Following the temporary closure of Norman Bar last month after a large brawl, Councillor Alison Garthwaite, who represents Hyde Park and Headingley, told a Leeds City Council meeting: “I assume this is grime, I know that grime is associated with trouble.” Critics quickly pounced, branding her comments as “lazy” and “ignorant” with “racial undertones”. While Councillor Garthwaite should indeed be held accountable for her speech, the emphasis should be put on her ignorance, and not that she was racist in what she said. The whole situation points to a larger societal and cultural problem that police and the authorities have with grime music and music of black origin.
Speaking to clarify her comments, Councillor Garthwaite revealed that “I had seen in the documents that the music had caused a problem, or contributed to the problem, in the past.” Over the last two decades, much has been done to stifle grime and garage seemingly disproportionately. The infamous Form 696 was a seminal example and the subject of Jme’s Noisey documentary The Police vs Grime Music in 2014. Form 696 specifically targeted any events that ‘predominantly features DJs or MCs performing to a record backing track’, as it reads on the form itself. The form had to be filled in fourteen days before the event took place, and controversially required the names, contact details and private addresses of all promoters, artists, and DJs that would be part of the event. Many live performances and club nights were cancelled in response to the Form 696s that were returned to the authorities, as the risk assessment conducted with the information supplied would determine that the event was unsafe.
Form 696 was scrapped in late 2017, but only after twelve years of use, and the lasting impact of the risk assessment should not be understated. When Councillor Garthwaite cites “documents” that informed her decision, it should ring more alarm bells than her ignorance about a music genre that is culturally removed from her. It is not ignorance if the information she has been given misleads her: it is an issue that concerns the bias of individuals in the police and authorities that wrote those documents.

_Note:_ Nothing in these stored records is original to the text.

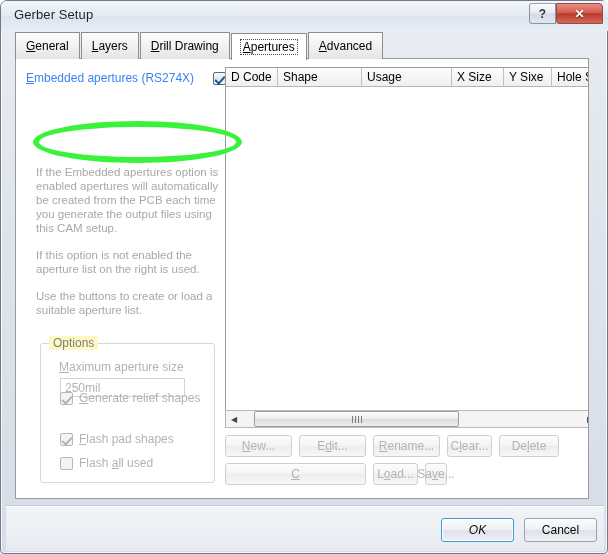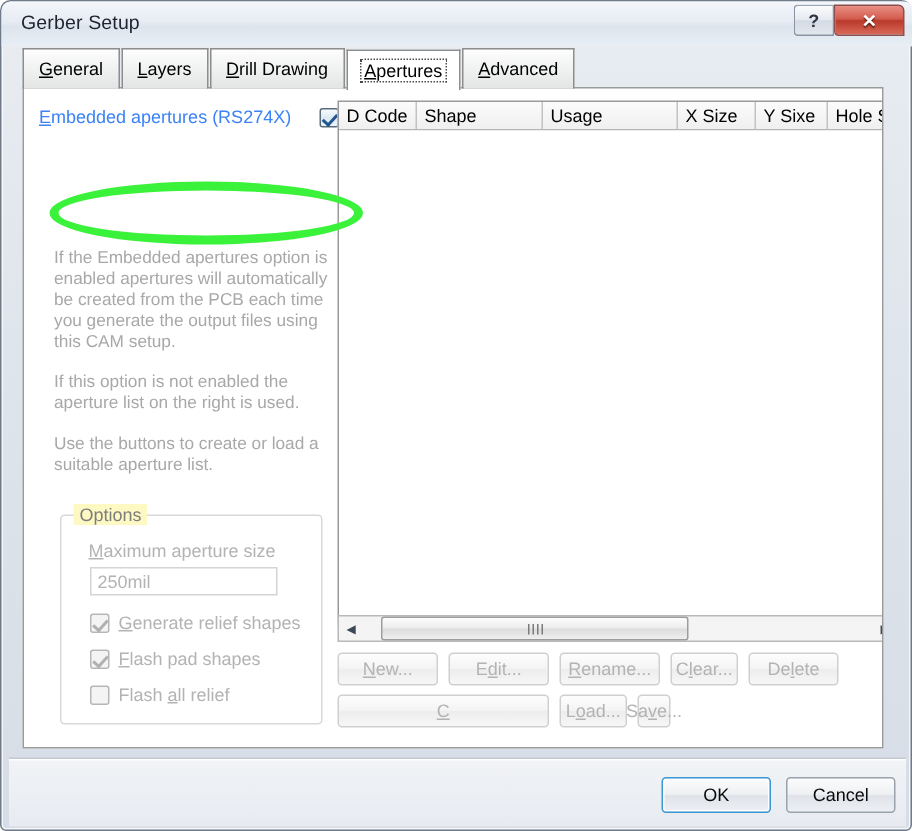--- a/index.html
+++ b/index.html
@@ -191,7 +191,7 @@
     display: flex; align-items: center; gap: 6px;
     font-size: 12px; color: #b3b3b3;
   }
-  #opt-relief { top: 64px; align-items: center; }
+  #opt-relief { top: 47px; align-items: center; }
   #opt-flashpad { top: 88px; }
   #opt-flashall { top: 112px; }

Violence occurs everywhere in society. Any person claiming that it is disproportionately apparent in grime events should look to the tens of videos every year that are released, to use one example, after almost any horseracing event. How many times have drunk, predominantly white, predominantly middle-aged racegoers been filmed in mass brawls, or drunk and disorderly? Why is so much made of the potential violence in live events featuring grime and similar genres, when little is publicly done to criticise violence on race day, aside from a few tabloid articles fishing for clicks? The hypocrisy that enables people to view one event as potentially dangerous to attend and the other as a fun day out speaks volumes about the bias that has been stoked by the media and by those in authority.
Is the treatment of grime music and artists, by those in authority, in some way racist? Undeniably. But the source of that racism is not the individual judgement of people like Councillor Garthwaite; it is the result of sustained bias that has permeated the society, that tells us that particular genres of event are somehow more dangerous than others, even when there is little evidence to back such a claim.
Every weekend, people fight in clubs and pubs across the country. More has to be done to target the individuals that perpetrate violent crimes, no matter what context it may be in, instead of making a judgement based on group identity and possibly biased information. It is true that grime is a response to the violence that surrounds the communities of grime’s origin, but grime is not the cause of violence – just as Councillor Garthwaite’s comments are not directly racist, but are indicative of a wider systematic racism that still exists towards grime.
When contacted for further comment, Councillor Garthwaite attested that her statement “in discussion with the police, they had identified the type of music” referred to a previous Licensing Committee on the 2nd April. At this meeting, Sergeant Martin Mynard, West Yorkshire Police presented a report on the issues of “Policing and the Night-Time Economy”. The discussions at that meeting on 2nd April led Councillor Garthwaite to her remark that “I know grime is associated with trouble” in the 17th April meeting. As the 2nd April meeting was closed to the public, it is not clear as to what information was presented nor as to the details of the discussions that followed. What is clear is that the police, according to Councillor Garthwaite, were responsible for the identification of grime as a problematic genre, and Councillor Garthwaite was led to her assumptions, at least in part, by the police presentation.